Each curve shows how many thinking tokens a reasoning model generated before committing to an answer.
- Low complexity: The lines rise quickly, brief chains-of-thought help the model double-check itself, yet the total token spend stays modest.
- Medium complexity: Thinking-token counts plateau in the low-thousands, exactly where the accuracy curves (top row) reach their peak.
- Approaching high complexity: As soon as those accuracy curves start to dive, the thinking-token lines kink sharply downward. The model still has ample context to keep reasoning, but it simply stops. That bend is the Thinking Cliff.
As tasks grow harder, reasoning models initially spend more thinking tokens while accuracy declines gradually, until a point where both effort and performance plunge at once.
Where answers live in the chain of thought
The researchers also did a dive into how the model reasons and the content of the reasoning traces themselves.

- Over-thinking on easy puzzles: In the less complex cases the green ✓ marks appear first (for Tower of Hanoi), but the model keeps chatting anyway, producing unnecessary reasoning tokens
- Late fixes in the medium band: At moderate complexity the pattern reverses: the first ideas are wrong, and the correct line of reasoning appears only near the end of the trace. That’s where the extra tokens finally pay off.
- No path on hard puzzles: Beyond the cliff the ✓ marks vanish; the model never reaches a valid solution
Handed the answer, lost in execution
Now for my favorite part of the paper. The researchers re-ran the Tower of Hanoi experiment, but provided the algorithm needed to solve the puzzle directly in the prompt. In theory, the model no longer had to plan, only follow instructions.
Did that lead to better performance? Nope!
Did the collapse in performance shift further along? Nope!

Performance generally stayed the same, and the collapse occurred at roughly the same point.
The failure mode shifts from searching for a plan to mis-executing a known plan, skipping moves, duplicating them, or halting early.
Alignment lens, when “thinking” hides shortcuts
It gets worse for reasoning models.
Not only do they “give up” on very hard puzzles, collapsing alongside non-reasoning baselines, but their reasoning itself can hide how they actually solve problems. Their final answer is not always faithful to the reasoning tokens used.
We covered this in a recent video, but Anthropic recently released a paper *Reasoning Models Don’t Always Say What They Think* that put this to the test.

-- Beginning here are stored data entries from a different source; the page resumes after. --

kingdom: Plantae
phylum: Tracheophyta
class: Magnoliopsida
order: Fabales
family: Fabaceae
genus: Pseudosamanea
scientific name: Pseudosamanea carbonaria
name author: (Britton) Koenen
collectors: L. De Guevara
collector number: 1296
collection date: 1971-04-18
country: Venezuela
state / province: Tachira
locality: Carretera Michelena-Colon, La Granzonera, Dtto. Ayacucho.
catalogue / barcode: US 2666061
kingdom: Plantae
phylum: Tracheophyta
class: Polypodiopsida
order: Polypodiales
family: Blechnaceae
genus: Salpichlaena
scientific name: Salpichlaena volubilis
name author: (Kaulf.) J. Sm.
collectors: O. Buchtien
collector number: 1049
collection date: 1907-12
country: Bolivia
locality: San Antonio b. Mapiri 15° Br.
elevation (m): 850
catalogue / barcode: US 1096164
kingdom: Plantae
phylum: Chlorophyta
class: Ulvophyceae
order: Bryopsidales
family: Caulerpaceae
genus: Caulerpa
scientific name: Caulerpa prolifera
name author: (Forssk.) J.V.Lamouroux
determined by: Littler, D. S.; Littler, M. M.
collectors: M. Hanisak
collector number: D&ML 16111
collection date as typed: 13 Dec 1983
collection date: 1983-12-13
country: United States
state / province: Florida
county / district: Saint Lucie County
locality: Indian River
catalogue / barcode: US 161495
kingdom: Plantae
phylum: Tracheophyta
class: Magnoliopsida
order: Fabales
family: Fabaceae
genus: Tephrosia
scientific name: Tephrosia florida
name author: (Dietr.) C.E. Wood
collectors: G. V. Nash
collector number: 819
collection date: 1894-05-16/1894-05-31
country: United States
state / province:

The researchers slipped subtle hints into multiple-choice questions. Models used the hints to get the right answers, yet referenced them in fewer than 20 percent of their reasoning traces. The model found a shortcut (the hint), but doesn’t acknowledge it in its reasoning.
So between the two papers, we have two complementary failure modes
- Competence collapse (Apple paper) – accuracy nosedives once task depth crosses the Thinking Cliff.
- Faithfulness collapse (Anthropic paper) – accuracy stays high, but the stated reasoning omits the true rationale, making alignment and evaluation unreliable.
Both results underscore a common lesson: final answers are not enough.
Wrapping up
Whether you’re shipping LLM-based features to production or just casually using chatbots, keep these points in mind:
- Three-zone curve: Non-reasoning models win on easy puzzles, reasoning models take the lead at medium complexity, and both collapse once tasks cross some level of difficulty (the Thinking Cliff).
- Thinking Cliff: Reasoning-token counts rise, then drop, just before accuracy plunges. Additional reasoning tokens stop helping and the model effectively gives up.
- Execution still fails: Even when given the optimal Tower-of-Hanoi algorithm, reasoning models perform at the same level and fail at the same level of complexity.
- Not faithful: Anthropic shows models can use hints to get the right answer yet omit them from their chain-of-thought.
- Spend CoT where it pays off: Budget longer traces for medium-complexity tasks. Skip them on easy tasks.
- Log and audit reasoning traces: Don’t just look at final answers!